[READING PASSAGE — start]

That throttle body looks like it belongs on a 1.8 four-cylinder engine… or is it just the camera making it look small? 🤔 Hhhmmm you did say 68mm. Why so small?
I’ve found that when exporting meshes from some cad software; the angle from which you’re viewing the part at the time you export it can effect the resulting mesh
How is the strength of printed aluminium compared to cast or machined billet? In other words, how much do you compensate for what I presume is a lower strength part?
A 13B has different sized primary and secondary ports. If you make the runner too large, you will lose intake velocity and negatively impact low engine speed performance.
Given that flatness and smoothness are not at all the same thing, are you pretty confident that the belt sander did a decent enough job creating a smooth surface on your mating surfaces that you wont have problems getting it to seal?
Couldve sent the manifold to a machine shop and ask them to deck it I dont get why people do the water entry and exit on the same side, just let it cross flow you want to take heat out. When you reverse the flow you just tranferring heat into metal
As someone who has been designing and developing his own 13B inlet manifold for the last year or so, this couldn't have come at a better time! While I was alreadly looking into getting some more intricate pieces printed and then weld everything to CNC machined flanges, the idea of printing the entire thing didn't seem in the realm of possibilities until now. Thanks for showing this, and keep up the good work!
I never saw anyone addressing 45 degree seal for the Bosch pressure+temp sensor, I have couple of those installed with copper washer under the sensor and it seals this way. Can you share any sources that describe correct installation procedure?
Check out the technical drawing. I’m sure a copper crush washer works fine as well. www.bosch-motorsport.com/content/downloads/Raceparts/Resources/pdf/Offer%20Drawing_261221899_Pressure_Sensor_Combined_PST-F_2_350_bar.pdf
The smooth tip and the one with the groove both use the same seat machining from any of the drawings I’ve seen. There are hundreds of Bosch sensors so I try to limit my use to the ones that have documentation available.

[READING PASSAGE — finish]
[LISTED ENTRIES — start]

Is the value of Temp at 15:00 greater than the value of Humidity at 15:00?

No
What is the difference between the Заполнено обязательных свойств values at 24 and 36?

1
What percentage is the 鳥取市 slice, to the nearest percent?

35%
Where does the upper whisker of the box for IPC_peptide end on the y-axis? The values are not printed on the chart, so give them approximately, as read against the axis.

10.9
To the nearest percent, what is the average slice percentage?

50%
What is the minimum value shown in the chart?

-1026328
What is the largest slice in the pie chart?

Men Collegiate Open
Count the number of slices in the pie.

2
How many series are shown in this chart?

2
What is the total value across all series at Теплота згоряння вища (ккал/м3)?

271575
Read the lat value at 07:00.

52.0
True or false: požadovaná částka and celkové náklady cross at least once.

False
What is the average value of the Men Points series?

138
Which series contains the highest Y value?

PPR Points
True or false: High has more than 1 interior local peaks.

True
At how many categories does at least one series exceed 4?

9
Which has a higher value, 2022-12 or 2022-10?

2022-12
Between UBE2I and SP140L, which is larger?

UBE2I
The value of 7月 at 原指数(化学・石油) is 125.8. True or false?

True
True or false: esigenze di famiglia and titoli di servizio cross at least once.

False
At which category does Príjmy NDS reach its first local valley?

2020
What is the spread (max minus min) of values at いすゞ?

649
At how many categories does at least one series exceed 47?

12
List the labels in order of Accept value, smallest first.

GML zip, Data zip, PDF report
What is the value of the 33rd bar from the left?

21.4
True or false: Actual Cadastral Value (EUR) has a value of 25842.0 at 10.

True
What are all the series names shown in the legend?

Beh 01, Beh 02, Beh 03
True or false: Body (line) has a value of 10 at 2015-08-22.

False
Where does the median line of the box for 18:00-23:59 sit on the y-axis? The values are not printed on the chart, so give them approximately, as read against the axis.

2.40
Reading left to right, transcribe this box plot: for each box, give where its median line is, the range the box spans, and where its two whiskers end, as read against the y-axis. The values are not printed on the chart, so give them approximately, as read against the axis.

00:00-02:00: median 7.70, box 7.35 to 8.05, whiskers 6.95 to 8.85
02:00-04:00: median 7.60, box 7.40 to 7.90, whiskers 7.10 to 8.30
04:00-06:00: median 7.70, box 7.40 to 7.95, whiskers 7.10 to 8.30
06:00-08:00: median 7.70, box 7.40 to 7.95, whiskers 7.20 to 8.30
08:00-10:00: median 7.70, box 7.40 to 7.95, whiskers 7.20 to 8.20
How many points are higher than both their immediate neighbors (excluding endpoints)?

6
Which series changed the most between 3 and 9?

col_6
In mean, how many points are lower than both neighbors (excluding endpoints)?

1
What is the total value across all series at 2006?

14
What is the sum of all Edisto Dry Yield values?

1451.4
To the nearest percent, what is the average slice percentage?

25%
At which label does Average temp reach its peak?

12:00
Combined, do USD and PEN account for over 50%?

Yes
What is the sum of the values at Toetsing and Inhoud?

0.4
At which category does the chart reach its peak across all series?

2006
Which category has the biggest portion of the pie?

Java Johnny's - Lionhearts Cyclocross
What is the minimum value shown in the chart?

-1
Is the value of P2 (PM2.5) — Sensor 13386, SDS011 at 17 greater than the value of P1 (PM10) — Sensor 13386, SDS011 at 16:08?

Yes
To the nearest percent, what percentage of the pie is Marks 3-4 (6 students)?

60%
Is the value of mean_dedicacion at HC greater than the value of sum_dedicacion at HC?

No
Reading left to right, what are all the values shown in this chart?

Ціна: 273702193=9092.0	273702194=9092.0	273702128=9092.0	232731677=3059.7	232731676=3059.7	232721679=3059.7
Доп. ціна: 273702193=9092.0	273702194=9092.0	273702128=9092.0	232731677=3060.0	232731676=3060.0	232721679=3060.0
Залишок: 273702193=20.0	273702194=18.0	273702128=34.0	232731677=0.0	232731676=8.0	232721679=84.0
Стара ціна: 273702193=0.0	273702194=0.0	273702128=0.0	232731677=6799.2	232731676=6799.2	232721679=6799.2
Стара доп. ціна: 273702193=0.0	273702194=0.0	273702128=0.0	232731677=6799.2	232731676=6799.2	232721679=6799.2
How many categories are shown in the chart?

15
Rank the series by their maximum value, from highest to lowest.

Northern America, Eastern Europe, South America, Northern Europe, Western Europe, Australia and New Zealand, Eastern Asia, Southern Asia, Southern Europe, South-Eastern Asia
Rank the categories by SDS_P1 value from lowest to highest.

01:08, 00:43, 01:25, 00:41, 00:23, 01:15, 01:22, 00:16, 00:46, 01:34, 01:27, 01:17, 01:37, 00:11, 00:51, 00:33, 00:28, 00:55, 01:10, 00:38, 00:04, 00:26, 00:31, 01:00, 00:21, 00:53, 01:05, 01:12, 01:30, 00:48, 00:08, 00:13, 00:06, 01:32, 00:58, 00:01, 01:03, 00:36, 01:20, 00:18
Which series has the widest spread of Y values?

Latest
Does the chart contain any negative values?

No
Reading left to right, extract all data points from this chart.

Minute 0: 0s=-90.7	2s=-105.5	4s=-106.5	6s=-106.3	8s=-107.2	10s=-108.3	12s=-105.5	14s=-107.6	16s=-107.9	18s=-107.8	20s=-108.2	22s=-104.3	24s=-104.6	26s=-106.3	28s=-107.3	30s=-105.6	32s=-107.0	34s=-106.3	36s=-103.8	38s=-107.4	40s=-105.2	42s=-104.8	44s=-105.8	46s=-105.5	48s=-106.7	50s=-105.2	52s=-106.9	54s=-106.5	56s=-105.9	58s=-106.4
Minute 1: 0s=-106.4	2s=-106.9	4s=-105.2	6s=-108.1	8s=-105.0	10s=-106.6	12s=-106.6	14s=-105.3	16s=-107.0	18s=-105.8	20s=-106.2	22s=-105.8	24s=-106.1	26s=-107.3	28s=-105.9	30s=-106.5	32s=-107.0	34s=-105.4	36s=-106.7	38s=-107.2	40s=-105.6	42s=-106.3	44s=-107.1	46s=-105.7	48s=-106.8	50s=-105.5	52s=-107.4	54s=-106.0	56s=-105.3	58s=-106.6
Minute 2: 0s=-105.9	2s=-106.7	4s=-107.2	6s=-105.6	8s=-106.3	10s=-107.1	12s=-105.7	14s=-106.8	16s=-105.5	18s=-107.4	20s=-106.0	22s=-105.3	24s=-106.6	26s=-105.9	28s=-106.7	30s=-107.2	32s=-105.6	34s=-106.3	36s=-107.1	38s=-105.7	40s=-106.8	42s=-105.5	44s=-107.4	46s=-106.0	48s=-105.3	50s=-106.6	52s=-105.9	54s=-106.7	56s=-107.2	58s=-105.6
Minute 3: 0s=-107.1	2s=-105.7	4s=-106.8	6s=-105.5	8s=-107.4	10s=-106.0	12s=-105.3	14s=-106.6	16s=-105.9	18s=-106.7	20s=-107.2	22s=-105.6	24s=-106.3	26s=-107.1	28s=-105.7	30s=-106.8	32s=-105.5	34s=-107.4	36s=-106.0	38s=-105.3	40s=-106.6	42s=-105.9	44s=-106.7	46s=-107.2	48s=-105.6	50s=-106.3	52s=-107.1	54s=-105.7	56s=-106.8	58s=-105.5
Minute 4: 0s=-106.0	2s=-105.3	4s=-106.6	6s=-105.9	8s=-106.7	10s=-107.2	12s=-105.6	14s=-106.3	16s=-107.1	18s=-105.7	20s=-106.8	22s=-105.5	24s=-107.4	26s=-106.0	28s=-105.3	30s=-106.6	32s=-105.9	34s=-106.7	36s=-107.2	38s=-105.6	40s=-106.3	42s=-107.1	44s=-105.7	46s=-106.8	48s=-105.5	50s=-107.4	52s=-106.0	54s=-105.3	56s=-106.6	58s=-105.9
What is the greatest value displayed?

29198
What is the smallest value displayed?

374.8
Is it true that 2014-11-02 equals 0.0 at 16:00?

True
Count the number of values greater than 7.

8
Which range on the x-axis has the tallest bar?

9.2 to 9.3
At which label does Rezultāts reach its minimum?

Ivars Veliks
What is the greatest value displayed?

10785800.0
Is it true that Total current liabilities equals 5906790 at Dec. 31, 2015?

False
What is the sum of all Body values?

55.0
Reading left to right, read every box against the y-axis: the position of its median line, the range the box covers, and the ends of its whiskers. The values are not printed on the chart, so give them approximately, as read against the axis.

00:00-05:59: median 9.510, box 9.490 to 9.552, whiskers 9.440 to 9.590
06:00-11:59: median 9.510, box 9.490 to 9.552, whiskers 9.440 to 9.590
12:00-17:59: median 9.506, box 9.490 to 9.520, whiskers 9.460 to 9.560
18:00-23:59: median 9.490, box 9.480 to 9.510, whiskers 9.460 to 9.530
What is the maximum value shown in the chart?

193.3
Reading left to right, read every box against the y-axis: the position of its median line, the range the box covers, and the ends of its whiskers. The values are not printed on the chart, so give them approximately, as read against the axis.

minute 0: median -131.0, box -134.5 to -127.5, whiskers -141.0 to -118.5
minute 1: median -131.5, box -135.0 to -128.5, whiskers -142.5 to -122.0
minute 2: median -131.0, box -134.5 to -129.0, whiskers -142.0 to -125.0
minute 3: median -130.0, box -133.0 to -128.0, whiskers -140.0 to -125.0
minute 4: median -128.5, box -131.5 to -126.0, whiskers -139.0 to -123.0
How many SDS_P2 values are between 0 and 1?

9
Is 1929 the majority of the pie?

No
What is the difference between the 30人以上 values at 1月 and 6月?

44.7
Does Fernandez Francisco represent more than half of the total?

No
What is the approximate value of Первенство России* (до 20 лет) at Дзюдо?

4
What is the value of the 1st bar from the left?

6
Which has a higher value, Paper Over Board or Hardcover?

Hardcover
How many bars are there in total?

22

[LISTED ENTRIES — finish]

• [WHAT TO WORK ON]:
Sum up the comment thread in two sentences. The stored data entries are separate material from the comment thread.

• [TASK RESPONSE]:
Commenters ask why the 68mm throttle body is so small and how strong printed aluminum is, warn that oversized runners on a 13B lose intake velocity, and question whether belt sanding left the mating surfaces smooth enough to seal. Others suggest having a machine shop deck the manifold, one person designing his own 13B inlet manifold welcomes the idea of printing the whole thing, and a question about sealing a Bosch pressure and temperature sensor draws a reply pointing to Bosch's technical drawing and saying a copper crush washer works fine as well.